Monday, August 20, 2012

...but I like ike.

Saturday, Jamie and I were on our way to go finally see The Dark Knight Rises [Tangent: My review: I never looked at my phone once, so it must have been good. My only problem is that it seems so blatantly obvious that Batman and Bruce Wayne are the same person. Even when both go into exile for 8 years, even his close friends aren't picking up on it. Clearly Gotham needs to teach more deductive reasoning in its classrooms.] when we stopped at the Walgreen's for some snacks to sneak into the movie. We are so edgy.

I opted for M&Ms, because candy without chocolate involved is a waste of time. Jamie went for the classic Mike & Ikes, [Tangent: Apparently the theme was ampersands.] however each box had either Mike or Ike crossed out like so:

Was it done in Sharpie or was some overqualified graphic designer paid to make it appear that the names had been haphazardly scribbled off. Jamie and I sat dumbfounded for longer than one should stare incredulously at movie sneak-in candies. The Walgreens lady in the aisle, stocking unseasonably early Halloween candy, cryptically offered, "I heard they broke up."

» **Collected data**
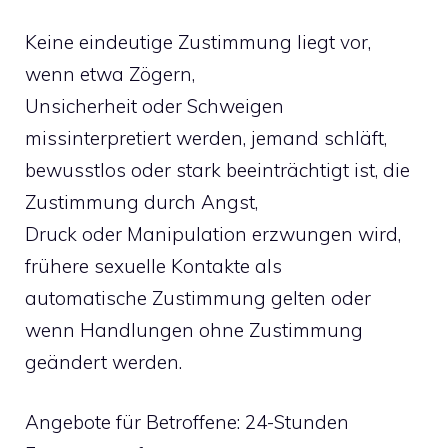
Keine eindeutige Zustimmung liegt vor,
wenn etwa Zögern,
Unsicherheit oder Schweigen
missinterpretiert werden, jemand schläft,
bewusstlos oder stark beeinträchtigt ist, die
Zustimmung durch Angst,
Druck oder Manipulation erzwungen wird,
frühere sexuelle Kontakte als
automatische Zustimmung gelten oder
wenn Handlungen ohne Zustimmung
geändert werden.
Angebote für Betroffene: 24-Stunden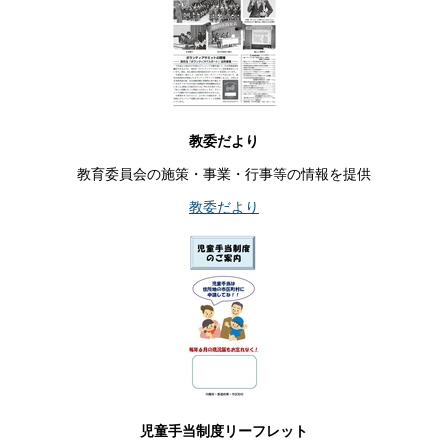
教委だより
教育委員会の施策・事業・行事等の情報を提供
教委だより
児童手当制度リーフレット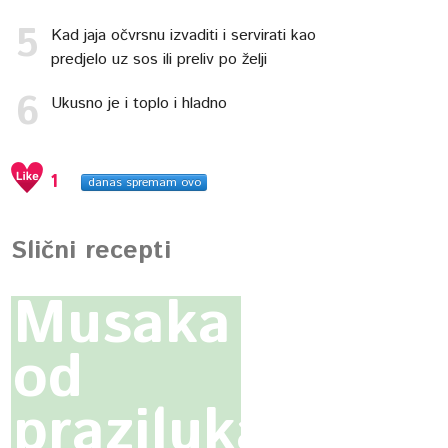
Kad jaja očvrsnu izvaditi i servirati kao
predjelo uz sos ili preliv po želji
Ukusno je i toplo i hladno
1
danas spremam ovo
Slični recepti
Musaka
od
praziluka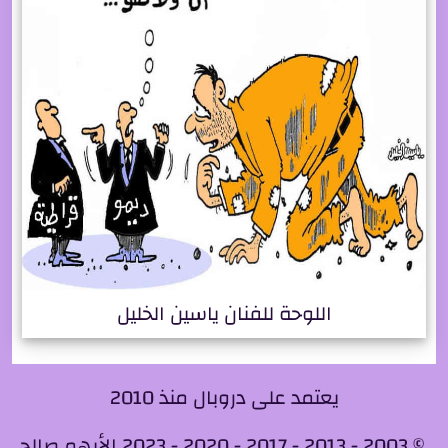
اللوحة للفنان ياسين الخليل
يعتمد على دروبال منذ 2010
© 2003 - 2013 - 2017 - 2020 - 2023 الأيهم صالح.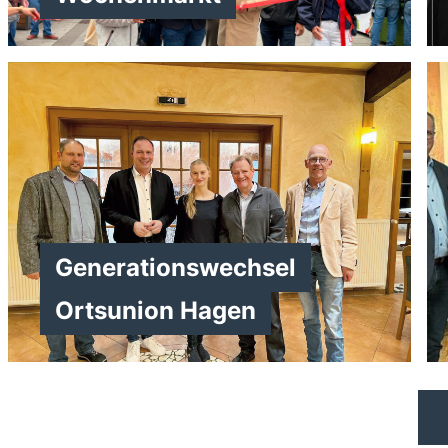
>
>
Generationswechsel
>
Ortsunion Hagen
>
>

» **Activities**
A – Output the portion of the Mike and Ike blog post starting with "Monday, August 20, 2012" and going on through "are so edgy.", word for word.
B – Write the next part of the Mike and Ike blog post, picking up right after its final sentence.

» **Response list**
A –
Monday, August 20, 2012

...but I like ike.

Saturday, Jamie and I were on our way to go finally see The Dark Knight Rises [Tangent: My review: I never looked at my phone once, so it must have been good. My only problem is that it seems so blatantly obvious that Batman and Bruce Wayne are the same person. Even when both go into exile for 8 years, even his close friends aren't picking up on it. Clearly Gotham needs to teach more deductive reasoning in its classrooms.] when we stopped at the Walgreen's for some snacks to sneak into the movie. We are so edgy.

B –
Broke up like lovers? Like bros? Like business associates? I had to get down to the bottom of this. Thank God the internet exists to validate my trivial concerns. On Saturday night, I could find very little info on why the sudden defamation of candy boxes, but since then, I've learned that it is all part of an elaborate guerilla advertising tactic to make an old timey candy relevant. Apparently per the company founded tumblr  (which has gotten ridiculously more professional and less geocities over the last couple days.) Mike and Ike are breaking their partnership [Tangent: Domestic or otherwise...who's to say.] to follow separate side projects. One is tackling music while the other is getting heavy into street art.  I wish I was making this up. [Tangent: Who am I kidding, this is totally giving me a mass comm boner.]

Also, they have completely backed up all this ridiculousness on the web by showcasing Mike's rap career and showing Ike to be a Banksy-like fella shrouded in darkness. [Tangent: Seriously. Lose yourself for a few minutes on the tumblr. ]  So one would think that that some batshit crazy American would find some way to find something despicable in all of this, and they have-enter Tony Perkins who says that this is all part of some homosexual agenda. Simmer, Tony and have a phallic shaped fruity candy.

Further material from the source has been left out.